◆ **Exercise instructions**
Render the data below as a Markdown table with two columns, Row and Text, where Row holds each line's number and Text holds the line itself. Skip any blank lines.

>> Start Exercise materials

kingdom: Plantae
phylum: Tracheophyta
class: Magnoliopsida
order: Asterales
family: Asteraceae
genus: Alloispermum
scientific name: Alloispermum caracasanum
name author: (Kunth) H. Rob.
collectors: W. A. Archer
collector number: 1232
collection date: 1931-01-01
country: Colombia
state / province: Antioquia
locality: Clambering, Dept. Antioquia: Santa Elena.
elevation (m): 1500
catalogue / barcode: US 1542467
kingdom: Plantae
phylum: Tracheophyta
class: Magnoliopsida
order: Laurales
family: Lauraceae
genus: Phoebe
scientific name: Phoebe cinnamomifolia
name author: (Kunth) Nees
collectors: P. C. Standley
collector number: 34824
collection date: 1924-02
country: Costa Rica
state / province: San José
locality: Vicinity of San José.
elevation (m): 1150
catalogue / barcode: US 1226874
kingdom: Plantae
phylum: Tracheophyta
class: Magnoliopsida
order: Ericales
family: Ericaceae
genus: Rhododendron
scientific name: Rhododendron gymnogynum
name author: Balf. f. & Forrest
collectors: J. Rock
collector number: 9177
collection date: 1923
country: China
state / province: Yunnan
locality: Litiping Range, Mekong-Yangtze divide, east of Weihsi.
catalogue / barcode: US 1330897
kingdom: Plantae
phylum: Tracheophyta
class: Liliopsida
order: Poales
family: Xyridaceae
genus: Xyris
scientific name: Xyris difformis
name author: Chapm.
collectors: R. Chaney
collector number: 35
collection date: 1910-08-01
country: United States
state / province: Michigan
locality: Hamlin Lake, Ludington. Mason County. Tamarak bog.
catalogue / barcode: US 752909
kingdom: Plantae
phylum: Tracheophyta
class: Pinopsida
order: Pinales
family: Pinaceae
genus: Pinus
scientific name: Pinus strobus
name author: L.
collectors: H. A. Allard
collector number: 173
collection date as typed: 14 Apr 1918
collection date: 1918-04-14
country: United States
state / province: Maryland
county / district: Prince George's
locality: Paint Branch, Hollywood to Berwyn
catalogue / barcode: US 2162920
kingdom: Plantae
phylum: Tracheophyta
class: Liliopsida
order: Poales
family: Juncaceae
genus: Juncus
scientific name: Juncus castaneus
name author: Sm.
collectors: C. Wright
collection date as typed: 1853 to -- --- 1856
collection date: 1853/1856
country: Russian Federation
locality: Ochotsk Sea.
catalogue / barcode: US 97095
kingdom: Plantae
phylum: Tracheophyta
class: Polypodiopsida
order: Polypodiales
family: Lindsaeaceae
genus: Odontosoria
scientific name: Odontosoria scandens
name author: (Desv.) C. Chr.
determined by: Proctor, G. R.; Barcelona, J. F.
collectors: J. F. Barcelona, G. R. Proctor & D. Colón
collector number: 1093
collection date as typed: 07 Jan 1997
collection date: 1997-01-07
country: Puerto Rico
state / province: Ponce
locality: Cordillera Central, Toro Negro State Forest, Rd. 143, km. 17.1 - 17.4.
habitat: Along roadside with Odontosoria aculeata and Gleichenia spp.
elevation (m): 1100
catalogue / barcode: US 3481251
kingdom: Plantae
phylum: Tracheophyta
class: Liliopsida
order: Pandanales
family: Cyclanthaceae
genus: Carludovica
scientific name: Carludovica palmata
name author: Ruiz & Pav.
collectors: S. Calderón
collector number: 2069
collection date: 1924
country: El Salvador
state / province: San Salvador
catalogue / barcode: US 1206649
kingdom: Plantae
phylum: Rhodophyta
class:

>> End Exercise materials

◆ **Problem solution**
| Row | Text |
|---|---|
| 1 | kingdom: Plantae |
| 2 | phylum: Tracheophyta |
| 3 | class: Magnoliopsida |
| 4 | order: Asterales |
| 5 | family: Asteraceae |
| 6 | genus: Alloispermum |
| 7 | scientific name: Alloispermum caracasanum |
| 8 | name author: (Kunth) H. Rob. |
| 9 | collectors: W. A. Archer |
| 10 | collector number: 1232 |
| 11 | collection date: 1931-01-01 |
| 12 | country: Colombia |
| 13 | state / province: Antioquia |
| 14 | locality: Clambering, Dept. Antioquia: Santa Elena. |
| 15 | elevation (m): 1500 |
| 16 | catalogue / barcode: US 1542467 |
| 17 | kingdom: Plantae |
| 18 | phylum: Tracheophyta |
| 19 | class: Magnoliopsida |
| 20 | order: Laurales |
| 21 | family: Lauraceae |
| 22 | genus: Phoebe |
| 23 | scientific name: Phoebe cinnamomifolia |
| 24 | name author: (Kunth) Nees |
| 25 | collectors: P. C. Standley |
| 26 | collector number: 34824 |
| 27 | collection date: 1924-02 |
| 28 | country: Costa Rica |
| 29 | state / province: San José |
| 30 | locality: Vicinity of San José. |
| 31 | elevation (m): 1150 |
| 32 | catalogue / barcode: US 1226874 |
| 33 | kingdom: Plantae |
| 34 | phylum: Tracheophyta |
| 35 | class: Magnoliopsida |
| 36 | order: Ericales |
| 37 | family: Ericaceae |
| 38 | genus: Rhododendron |
| 39 | scientific name: Rhododendron gymnogynum |
| 40 | name author: Balf. f. & Forrest |
| 41 | collectors: J. Rock |
| 42 | collector number: 9177 |
| 43 | collection date: 1923 |
| 44 | country: China |
| 45 | state / province: Yunnan |
| 46 | locality: Litiping Range, Mekong-Yangtze divide, east of Weihsi. |
| 47 | catalogue / barcode: US 1330897 |
| 48 | kingdom: Plantae |
| 49 | phylum: Tracheophyta |
| 50 | class: Liliopsida |
| 51 | order: Poales |
| 52 | family: Xyridaceae |
| 53 | genus: Xyris |
| 54 | scientific name: Xyris difformis |
| 55 | name author: Chapm. |
| 56 | collectors: R. Chaney |
| 57 | collector number: 35 |
| 58 | collection date: 1910-08-01 |
| 59 | country: United States |
| 60 | state / province: Michigan |
| 61 | locality: Hamlin Lake, Ludington. Mason County. Tamarak bog. |
| 62 | catalogue / barcode: US 752909 |
| 63 | kingdom: Plantae |
| 64 | phylum: Tracheophyta |
| 65 | class: Pinopsida |
| 66 | order: Pinales |
| 67 | family: Pinaceae |
| 68 | genus: Pinus |
| 69 | scientific name: Pinus strobus |
| 70 | name author: L. |
| 71 | collectors: H. A. Allard |
| 72 | collector number: 173 |
| 73 | collection date as typed: 14 Apr 1918 |
| 74 | collection date: 1918-04-14 |
| 75 | country: United States |
| 76 | state / province: Maryland |
| 77 | county / district: Prince George's |
| 78 | locality: Paint Branch, Hollywood to Berwyn |
| 79 | catalogue / barcode: US 2162920 |
| 80 | kingdom: Plantae |
| 81 | phylum: Tracheophyta |
| 82 | class: Liliopsida |
| 83 | order: Poales |
| 84 | family: Juncaceae |
| 85 | genus: Juncus |
| 86 | scientific name: Juncus castaneus |
| 87 | name author: Sm. |
| 88 | collectors: C. Wright |
| 89 | collection date as typed: 1853 to -- --- 1856 |
| 90 | collection date: 1853/1856 |
| 91 | country: Russian Federation |
| 92 | locality: Ochotsk Sea. |
| 93 | catalogue / barcode: US 97095 |
| 94 | kingdom: Plantae |
| 95 | phylum: Tracheophyta |
| 96 | class: Polypodiopsida |
| 97 | order: Polypodiales |
| 98 | family: Lindsaeaceae |
| 99 | genus: Odontosoria |
| 100 | scientific name: Odontosoria scandens |
| 101 | name author: (Desv.) C. Chr. |
| 102 | determined by: Proctor, G. R.; Barcelona, J. F. |
| 103 | collectors: J. F. Barcelona, G. R. Proctor & D. Colón |
| 104 | collector number: 1093 |
| 105 | collection date as typed: 07 Jan 1997 |
| 106 | collection date: 1997-01-07 |
| 107 | country: Puerto Rico |
| 108 | state / province: Ponce |
| 109 | locality: Cordillera Central, Toro Negro State Forest, Rd. 143, km. 17.1 - 17.4. |
| 110 | habitat: Along roadside with Odontosoria aculeata and Gleichenia spp. |
| 111 | elevation (m): 1100 |
| 112 | catalogue / barcode: US 3481251 |
| 113 | kingdom: Plantae |
| 114 | phylum: Tracheophyta |
| 115 | class: Liliopsida |
| 116 | order: Pandanales |
| 117 | family: Cyclanthaceae |
| 118 | genus: Carludovica |
| 119 | scientific name: Carludovica palmata |
| 120 | name author: Ruiz & Pav. |
| 121 | collectors: S. Calderón |
| 122 | collector number: 2069 |
| 123 | collection date: 1924 |
| 124 | country: El Salvador |
| 125 | state / province: San Salvador |
| 126 | catalogue / barcode: US 1206649 |
| 127 | kingdom: Plantae |
| 128 | phylum: Rhodophyta |
| 129 | class: |